L’indennità di avviamento commerciale spetta a chi, al momento della scadenza locativa, sia nel concreto ed effettivo godimento del bene come conduttore.

(Cassazione Civile n. 18346 del 19/09/2016)


Con il pronunciamento in commento, la Cassazione rigetta il ricorso proposto dall’affittuaria di un immobile concessole in locazione, confermando che l’indennità di avviamento commerciale spetta a chi, al momento della scadenza locativa, sia nel concreto ed effettivo godimento del bene come conduttore.

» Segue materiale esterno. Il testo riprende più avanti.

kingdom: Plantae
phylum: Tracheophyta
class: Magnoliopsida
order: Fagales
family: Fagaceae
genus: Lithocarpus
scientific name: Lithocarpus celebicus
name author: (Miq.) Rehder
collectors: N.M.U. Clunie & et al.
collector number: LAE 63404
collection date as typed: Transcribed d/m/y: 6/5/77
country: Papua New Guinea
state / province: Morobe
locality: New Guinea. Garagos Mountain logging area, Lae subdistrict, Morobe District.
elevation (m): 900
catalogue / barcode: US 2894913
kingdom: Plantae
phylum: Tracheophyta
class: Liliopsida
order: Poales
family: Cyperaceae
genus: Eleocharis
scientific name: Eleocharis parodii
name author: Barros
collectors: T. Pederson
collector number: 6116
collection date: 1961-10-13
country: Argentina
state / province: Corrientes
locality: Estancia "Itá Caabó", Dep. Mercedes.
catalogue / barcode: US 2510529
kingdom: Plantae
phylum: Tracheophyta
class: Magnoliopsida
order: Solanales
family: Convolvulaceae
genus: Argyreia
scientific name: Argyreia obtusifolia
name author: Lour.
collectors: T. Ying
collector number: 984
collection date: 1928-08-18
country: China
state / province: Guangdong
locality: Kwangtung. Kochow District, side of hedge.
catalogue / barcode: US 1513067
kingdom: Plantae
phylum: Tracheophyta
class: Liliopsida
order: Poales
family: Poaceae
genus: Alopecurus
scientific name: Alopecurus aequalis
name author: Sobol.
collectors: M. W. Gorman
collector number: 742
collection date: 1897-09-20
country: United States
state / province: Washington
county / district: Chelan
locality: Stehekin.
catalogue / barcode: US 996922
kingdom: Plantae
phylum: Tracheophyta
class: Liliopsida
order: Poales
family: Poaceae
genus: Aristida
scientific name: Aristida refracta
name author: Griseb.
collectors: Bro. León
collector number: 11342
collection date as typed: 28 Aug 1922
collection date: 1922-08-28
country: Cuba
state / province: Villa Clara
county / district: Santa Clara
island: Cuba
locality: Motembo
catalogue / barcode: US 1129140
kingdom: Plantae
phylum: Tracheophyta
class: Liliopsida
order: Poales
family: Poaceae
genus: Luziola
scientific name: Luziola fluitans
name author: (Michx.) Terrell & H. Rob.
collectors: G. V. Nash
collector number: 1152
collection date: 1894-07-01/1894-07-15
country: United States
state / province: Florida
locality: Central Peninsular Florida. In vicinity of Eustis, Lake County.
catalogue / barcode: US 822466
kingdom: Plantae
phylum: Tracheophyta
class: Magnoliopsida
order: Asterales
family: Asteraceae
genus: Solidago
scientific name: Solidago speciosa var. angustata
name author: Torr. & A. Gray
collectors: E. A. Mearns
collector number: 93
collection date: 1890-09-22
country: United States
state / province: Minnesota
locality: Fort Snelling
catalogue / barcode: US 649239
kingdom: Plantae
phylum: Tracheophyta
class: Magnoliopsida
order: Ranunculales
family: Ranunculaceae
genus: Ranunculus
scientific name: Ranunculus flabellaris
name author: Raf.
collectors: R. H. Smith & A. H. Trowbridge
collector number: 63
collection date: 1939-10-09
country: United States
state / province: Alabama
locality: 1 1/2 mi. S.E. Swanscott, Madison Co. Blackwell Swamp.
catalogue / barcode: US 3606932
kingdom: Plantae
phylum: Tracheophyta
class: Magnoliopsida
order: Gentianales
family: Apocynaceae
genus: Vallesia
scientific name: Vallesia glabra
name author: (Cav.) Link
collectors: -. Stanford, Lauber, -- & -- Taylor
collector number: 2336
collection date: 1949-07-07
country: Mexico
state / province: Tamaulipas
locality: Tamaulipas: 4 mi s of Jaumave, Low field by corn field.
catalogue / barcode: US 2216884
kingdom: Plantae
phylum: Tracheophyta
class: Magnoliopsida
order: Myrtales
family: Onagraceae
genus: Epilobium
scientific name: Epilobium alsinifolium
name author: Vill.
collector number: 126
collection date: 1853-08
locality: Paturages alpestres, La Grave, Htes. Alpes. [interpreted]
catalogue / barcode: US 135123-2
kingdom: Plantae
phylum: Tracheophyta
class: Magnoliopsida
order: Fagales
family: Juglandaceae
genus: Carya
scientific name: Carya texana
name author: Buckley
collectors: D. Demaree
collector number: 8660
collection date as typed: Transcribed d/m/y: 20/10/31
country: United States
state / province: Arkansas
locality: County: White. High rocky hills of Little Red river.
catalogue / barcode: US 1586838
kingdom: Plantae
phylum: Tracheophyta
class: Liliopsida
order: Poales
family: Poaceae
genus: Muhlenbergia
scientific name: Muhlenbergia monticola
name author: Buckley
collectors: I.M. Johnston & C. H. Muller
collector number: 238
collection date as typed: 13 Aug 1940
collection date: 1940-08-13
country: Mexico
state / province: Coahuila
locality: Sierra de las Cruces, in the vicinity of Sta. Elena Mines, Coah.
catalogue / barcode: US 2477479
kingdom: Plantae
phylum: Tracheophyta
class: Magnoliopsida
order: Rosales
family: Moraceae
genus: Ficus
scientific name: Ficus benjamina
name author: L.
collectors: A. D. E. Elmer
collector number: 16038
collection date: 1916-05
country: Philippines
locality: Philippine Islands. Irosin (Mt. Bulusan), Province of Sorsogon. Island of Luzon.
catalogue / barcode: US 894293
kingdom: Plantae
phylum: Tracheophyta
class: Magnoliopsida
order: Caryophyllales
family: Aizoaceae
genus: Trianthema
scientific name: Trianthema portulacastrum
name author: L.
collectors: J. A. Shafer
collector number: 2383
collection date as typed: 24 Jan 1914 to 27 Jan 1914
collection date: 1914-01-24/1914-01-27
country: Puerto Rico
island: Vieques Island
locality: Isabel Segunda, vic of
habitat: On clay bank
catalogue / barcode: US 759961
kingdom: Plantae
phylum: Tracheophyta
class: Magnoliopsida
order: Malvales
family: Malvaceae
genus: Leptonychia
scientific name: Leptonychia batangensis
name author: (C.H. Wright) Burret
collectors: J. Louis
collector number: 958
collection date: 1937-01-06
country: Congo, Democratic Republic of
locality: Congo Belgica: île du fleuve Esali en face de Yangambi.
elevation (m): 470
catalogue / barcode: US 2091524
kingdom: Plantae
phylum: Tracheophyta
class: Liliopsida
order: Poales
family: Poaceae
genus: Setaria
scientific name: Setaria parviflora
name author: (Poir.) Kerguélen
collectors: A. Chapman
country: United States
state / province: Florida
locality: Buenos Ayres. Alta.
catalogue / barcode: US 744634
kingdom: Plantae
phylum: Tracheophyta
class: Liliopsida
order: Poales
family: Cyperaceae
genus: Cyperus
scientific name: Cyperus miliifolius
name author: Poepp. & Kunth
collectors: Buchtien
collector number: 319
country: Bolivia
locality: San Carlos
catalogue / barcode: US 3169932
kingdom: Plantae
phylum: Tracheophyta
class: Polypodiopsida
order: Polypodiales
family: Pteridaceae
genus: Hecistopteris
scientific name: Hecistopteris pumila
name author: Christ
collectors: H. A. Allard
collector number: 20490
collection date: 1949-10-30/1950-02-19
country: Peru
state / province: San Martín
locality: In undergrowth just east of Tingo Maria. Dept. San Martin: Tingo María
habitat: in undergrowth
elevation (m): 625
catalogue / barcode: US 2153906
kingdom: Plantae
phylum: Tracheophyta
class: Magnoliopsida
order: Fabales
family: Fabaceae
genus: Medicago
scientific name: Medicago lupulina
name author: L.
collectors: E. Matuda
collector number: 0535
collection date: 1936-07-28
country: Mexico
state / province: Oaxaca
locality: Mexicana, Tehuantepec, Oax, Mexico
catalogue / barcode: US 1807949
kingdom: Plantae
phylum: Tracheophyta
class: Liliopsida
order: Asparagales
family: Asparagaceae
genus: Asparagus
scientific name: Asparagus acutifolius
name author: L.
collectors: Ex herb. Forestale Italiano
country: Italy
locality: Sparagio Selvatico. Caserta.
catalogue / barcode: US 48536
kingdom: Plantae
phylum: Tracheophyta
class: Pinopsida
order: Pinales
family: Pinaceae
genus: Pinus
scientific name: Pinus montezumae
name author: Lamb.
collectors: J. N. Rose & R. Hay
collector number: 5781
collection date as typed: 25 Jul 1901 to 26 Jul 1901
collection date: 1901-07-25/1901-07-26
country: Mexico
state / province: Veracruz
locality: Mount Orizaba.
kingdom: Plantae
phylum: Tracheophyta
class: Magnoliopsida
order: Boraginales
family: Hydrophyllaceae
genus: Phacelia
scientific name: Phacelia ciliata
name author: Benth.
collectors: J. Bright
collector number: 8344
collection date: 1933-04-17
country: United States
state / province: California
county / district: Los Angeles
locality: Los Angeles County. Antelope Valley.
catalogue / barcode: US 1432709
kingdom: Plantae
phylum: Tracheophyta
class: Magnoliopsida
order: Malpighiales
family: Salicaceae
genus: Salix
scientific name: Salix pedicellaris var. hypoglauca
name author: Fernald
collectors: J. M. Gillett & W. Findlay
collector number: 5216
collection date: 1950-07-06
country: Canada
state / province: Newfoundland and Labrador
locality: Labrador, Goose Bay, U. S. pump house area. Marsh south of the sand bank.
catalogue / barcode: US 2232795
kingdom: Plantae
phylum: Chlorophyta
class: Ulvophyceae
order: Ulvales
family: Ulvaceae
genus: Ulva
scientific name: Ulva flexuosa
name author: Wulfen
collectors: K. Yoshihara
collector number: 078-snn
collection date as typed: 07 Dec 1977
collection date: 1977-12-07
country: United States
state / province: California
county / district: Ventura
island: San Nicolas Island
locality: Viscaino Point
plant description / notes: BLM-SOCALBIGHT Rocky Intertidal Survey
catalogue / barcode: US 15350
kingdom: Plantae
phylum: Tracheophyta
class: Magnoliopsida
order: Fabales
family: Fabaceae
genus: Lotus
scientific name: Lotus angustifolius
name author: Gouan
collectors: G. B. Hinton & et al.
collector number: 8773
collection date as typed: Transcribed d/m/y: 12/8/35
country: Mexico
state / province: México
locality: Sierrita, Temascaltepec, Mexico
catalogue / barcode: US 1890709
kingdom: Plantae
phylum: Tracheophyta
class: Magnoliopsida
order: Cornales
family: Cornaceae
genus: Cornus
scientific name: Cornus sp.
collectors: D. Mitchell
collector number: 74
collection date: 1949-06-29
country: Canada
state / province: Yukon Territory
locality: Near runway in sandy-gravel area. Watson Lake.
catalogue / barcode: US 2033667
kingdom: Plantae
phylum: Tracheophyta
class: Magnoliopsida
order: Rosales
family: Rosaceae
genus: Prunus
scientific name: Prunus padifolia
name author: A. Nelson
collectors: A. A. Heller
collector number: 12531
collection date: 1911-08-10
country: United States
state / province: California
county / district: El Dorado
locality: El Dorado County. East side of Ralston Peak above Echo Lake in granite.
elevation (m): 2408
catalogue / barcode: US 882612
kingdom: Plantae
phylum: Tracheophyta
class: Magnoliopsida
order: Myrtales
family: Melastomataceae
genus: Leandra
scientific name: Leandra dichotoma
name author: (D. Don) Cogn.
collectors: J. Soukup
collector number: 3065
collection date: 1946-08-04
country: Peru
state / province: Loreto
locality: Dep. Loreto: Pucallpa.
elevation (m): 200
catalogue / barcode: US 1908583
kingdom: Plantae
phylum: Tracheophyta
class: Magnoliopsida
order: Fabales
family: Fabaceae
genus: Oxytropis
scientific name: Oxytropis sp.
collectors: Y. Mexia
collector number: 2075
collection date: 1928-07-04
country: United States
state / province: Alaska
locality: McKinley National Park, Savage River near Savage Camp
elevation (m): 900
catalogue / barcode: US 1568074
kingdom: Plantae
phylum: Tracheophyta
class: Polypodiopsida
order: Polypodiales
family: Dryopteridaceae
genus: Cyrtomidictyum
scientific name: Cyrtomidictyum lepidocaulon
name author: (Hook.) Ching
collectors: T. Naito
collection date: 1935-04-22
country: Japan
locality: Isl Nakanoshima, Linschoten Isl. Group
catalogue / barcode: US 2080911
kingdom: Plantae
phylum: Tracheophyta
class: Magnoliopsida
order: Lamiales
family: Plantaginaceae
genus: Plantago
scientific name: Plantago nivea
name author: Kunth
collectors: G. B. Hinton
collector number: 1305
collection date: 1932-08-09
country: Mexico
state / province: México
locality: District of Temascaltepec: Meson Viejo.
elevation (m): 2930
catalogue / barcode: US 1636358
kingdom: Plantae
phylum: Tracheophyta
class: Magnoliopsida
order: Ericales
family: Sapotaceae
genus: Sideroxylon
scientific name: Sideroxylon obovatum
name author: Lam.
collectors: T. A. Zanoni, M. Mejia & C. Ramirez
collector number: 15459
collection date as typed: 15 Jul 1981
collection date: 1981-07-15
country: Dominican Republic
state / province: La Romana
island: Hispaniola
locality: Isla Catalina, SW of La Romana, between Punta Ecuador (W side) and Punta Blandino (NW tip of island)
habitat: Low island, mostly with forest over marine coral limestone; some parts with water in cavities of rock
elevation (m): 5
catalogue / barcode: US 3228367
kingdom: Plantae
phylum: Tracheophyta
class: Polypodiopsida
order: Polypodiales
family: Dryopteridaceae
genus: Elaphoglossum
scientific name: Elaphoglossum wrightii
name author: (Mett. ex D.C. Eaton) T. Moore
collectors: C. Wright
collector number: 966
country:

Nel caso di specie, la ricorrente, che si è vista revocare dalla Corte d’Appello il decreto ingiuntivo emesso nei confronti della locatrice per omesso pagamento della indennità di avviamento commerciale, ha chiesto la riforma della sentenza deducendo che, pur avendo concluso un contratto di affitto di azienda relativo all’immobile locatole, tale  contratto era già cessato al momento della disdetta del contratto di locazione con la conseguenza che solo lei possedeva in quel momento la posizione giuridica di conduttore, come tale titolare del diritto a percepire l’indennità di avviamento commerciale.

Per la Cassazione, invece, il motivo è destituito di fondamento, essendosi la corte d’appello attenuta al principio sopra indicato, essendo solo il cessionario e non l’ingiungente titolare del diritto a percepire l’indennità di avviamento, per avere svolto nei locali locati l’attività commerciale.